THE RECORDS =>
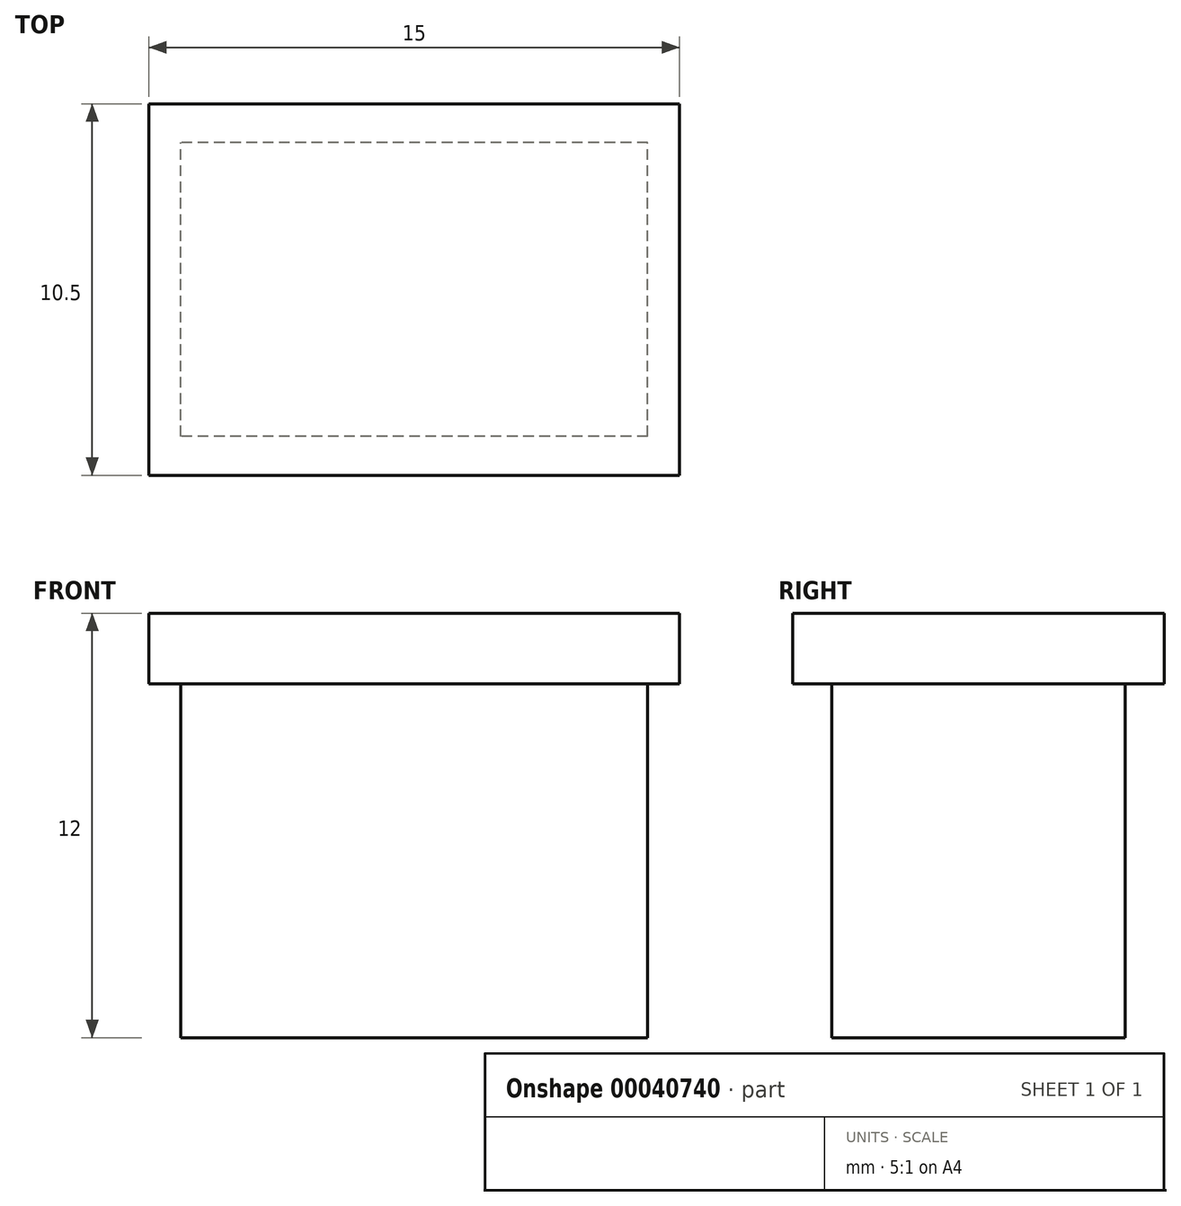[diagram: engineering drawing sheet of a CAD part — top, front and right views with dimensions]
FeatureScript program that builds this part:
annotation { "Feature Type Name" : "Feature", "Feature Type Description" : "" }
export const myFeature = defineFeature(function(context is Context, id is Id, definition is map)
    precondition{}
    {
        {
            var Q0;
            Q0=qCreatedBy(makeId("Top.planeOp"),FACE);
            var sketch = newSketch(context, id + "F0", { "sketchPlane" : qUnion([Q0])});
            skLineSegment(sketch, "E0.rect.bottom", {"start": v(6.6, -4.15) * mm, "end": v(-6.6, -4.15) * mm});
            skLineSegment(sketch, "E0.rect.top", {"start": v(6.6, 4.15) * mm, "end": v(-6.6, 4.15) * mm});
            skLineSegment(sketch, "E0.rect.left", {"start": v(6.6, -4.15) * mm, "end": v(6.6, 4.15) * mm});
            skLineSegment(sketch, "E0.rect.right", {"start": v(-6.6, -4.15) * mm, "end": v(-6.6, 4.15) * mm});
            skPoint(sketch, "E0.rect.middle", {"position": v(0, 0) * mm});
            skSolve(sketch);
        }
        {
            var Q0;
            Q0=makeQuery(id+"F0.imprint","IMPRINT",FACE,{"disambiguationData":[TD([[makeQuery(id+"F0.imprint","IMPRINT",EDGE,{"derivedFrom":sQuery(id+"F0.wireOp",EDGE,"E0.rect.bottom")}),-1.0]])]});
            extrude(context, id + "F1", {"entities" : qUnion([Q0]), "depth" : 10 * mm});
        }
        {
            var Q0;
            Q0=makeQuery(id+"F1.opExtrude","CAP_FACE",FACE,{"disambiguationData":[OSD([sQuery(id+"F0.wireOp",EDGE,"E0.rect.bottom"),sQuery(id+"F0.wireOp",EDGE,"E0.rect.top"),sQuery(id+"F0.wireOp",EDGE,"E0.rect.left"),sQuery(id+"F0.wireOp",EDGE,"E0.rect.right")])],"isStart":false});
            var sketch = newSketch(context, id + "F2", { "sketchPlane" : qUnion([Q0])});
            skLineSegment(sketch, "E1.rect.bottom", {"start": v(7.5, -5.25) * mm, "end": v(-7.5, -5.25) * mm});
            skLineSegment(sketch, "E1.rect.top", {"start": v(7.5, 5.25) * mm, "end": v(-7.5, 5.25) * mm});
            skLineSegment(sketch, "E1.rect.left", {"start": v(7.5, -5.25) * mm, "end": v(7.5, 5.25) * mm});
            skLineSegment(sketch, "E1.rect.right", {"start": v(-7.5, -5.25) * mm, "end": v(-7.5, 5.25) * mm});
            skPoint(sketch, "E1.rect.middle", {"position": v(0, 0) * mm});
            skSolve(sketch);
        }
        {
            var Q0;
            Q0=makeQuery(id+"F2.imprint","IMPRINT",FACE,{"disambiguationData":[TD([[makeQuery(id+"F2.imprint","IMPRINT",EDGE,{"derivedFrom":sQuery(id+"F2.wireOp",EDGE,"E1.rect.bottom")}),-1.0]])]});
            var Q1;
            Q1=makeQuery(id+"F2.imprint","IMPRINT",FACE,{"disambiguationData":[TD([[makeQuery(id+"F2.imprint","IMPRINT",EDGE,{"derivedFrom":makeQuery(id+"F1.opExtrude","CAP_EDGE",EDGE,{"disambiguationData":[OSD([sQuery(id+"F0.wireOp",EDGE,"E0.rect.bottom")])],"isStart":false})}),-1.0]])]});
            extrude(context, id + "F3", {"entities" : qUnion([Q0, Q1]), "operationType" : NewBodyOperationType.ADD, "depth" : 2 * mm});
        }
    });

BRIEF => Please report each line in the entries above that contains the string "newSketch", copying the full line; case counts.

IN RESPONSE =>
            var sketch = newSketch(context, id + "F0", { "sketchPlane" : qUnion([Q0])});
            var sketch = newSketch(context, id + "F2", { "sketchPlane" : qUnion([Q0])});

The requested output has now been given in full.